Se levantó, presa de un violento impulso de furor, y se puso a pasear como un loco, arrojando al suelo las sillas, rompiendo las botellas amontonadas en los rincones, despedazando los cristales de los grandes anaqueles llenos de oro y joyas, hasta que se detuvo delante del armónium.
—Daría la mitad de mi sangre por poder imitar una de aquellas adorables romanzas que ella me cantaba cuando me consumía, vencido y herido, en la quinta del lord. ¡Y no es posible, no me acuerdo de ninguna! Era la suya una lengua extranjera, una lengua celestial que solo Marianna podía conocer. ¡Oh! ¡Qué hermosa estabas entonces, Perla de Labuán! ¡Qué embriaguez, qué felicidad derramabas sobre mi corazón en aquellos momentos, mi querida niña!
Recorrió las teclas con los dedos, tocando una romanza salvaje, vertiginosa, de un extraño efecto, en la que a veces parecían oírse los estruendos de un huracán o los lamentos de gentes moribundas.
Se detuvo, como si hubiera sido golpeado por un nuevo pensamiento, y volvió a la mesa, tomando una taza llena.

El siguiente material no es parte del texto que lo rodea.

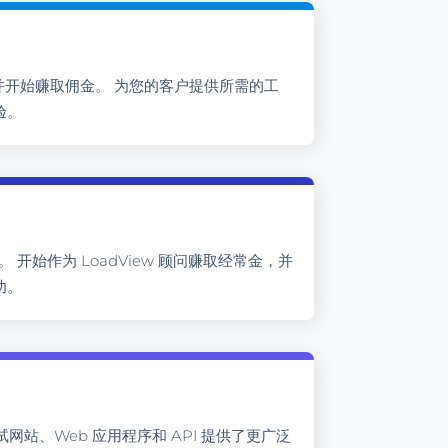
计划并开始赚取佣金。 为您的客户提供所需的工
验。
证。 开始作为 LoadView 顾问赚取经常金，并
功。
测试网站、Web 应用程序和 API 提供了更广泛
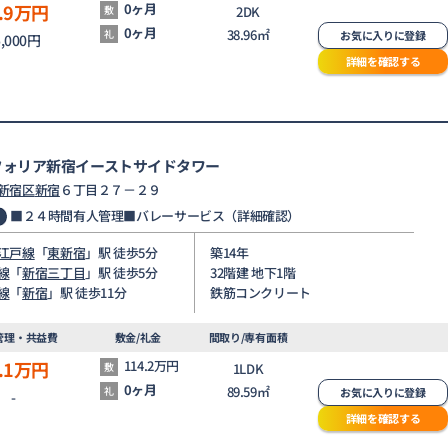
.9
万円
0ヶ月
敷
2DK
0ヶ月
38.96㎡
礼
お気に入りに登録
5,000円
詳細を確認する
フォリア新宿イーストサイドタワー
新宿区
新宿
６丁目２７－２９
■２４時間有人管理■バレーサービス（詳細確認）
江戸線
「
東新宿
」駅 徒歩5分
築14年
線
「
新宿三丁目
」駅 徒歩5分
32階建 地下1階
線
「
新宿
」駅 徒歩11分
鉄筋コンクリート
管理・共益費
敷金/礼金
間取り/専有面積
.1
万円
114.2万円
敷
1LDK
0ヶ月
89.59㎡
礼
お気に入りに登録
-
詳細を確認する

—¡Ah! Veo sus ojos en el fondo —dijo—. ¡Siempre sus ojos, siempre su figura, siempre la Perla de Labuán!
La vació, volvió a llenarla otra vez y volvió a mirar dentro.
—¡Manchas de sangre! —exclamó—. ¿Quién ha echado sangre en mi taza? Sangre o licor, bebe, Tigre de Malasia, porque la embriaguez es la felicidad.
El pirata, que ya estaba borracho, se puso a beber con nuevo ardor, tragando el ardiente líquido como si fuese agua, alternando las imprecaciones con estruendosas carcajadas.
Se irguió, pero volvió a caer sobre la silla, lanzando a su alrededor torvas miradas. Le parecía ver sombras corriendo por la habitación, fantasmas que le mostraban, riendo burlonamente, hachas, kriss y cimitarras ensangrentadas. En una de aquellas sombras creyó reconocer a su rival el baronet William. Se sintió poseído por un impulso de furor y rechinó los dientes ferozmente.
—¡Te veo, te veo, maldito inglés! —gritó—. ¡Pero ay de ti como te agarre! Quieres robarme a la Perla, lo leo en tus ojos, pero te lo impediré, destruiré tu casa, la del lord, pasaré a Labuán a sangre y fuego, haré correr sangre por doquier y os exterminaré a todos…, a todos… ¡Ah! ¡Ríete! ¡Aguarda, aguarda a que vaya!…
Había llegado ya al punto culminante de su embriaguez. Se sintió poseído por una manía feroz de destruirlo todo, de tirarlo todo por tierra.
Después de repetidos esfuerzos se levantó, agarró una cimitarra y, sosteniéndose a duras penas, apoyándose en las paredes, se puso a sacudir golpes desesperados por todas partes, corriendo tras la sombra del baronet que parecía escapársele siempre, desgarrando la tapicería, despedazando las botellas, lanzando terribles golpes sobre los anaqueles, la mesa, el armónium, haciendo llover de los vasos rotos torrentes de oro, de perlas y diamantes, hasta que, extenuado, vencido por la embriaguez, cayó en medio de aquel destrozo, durmiéndose Profundamente.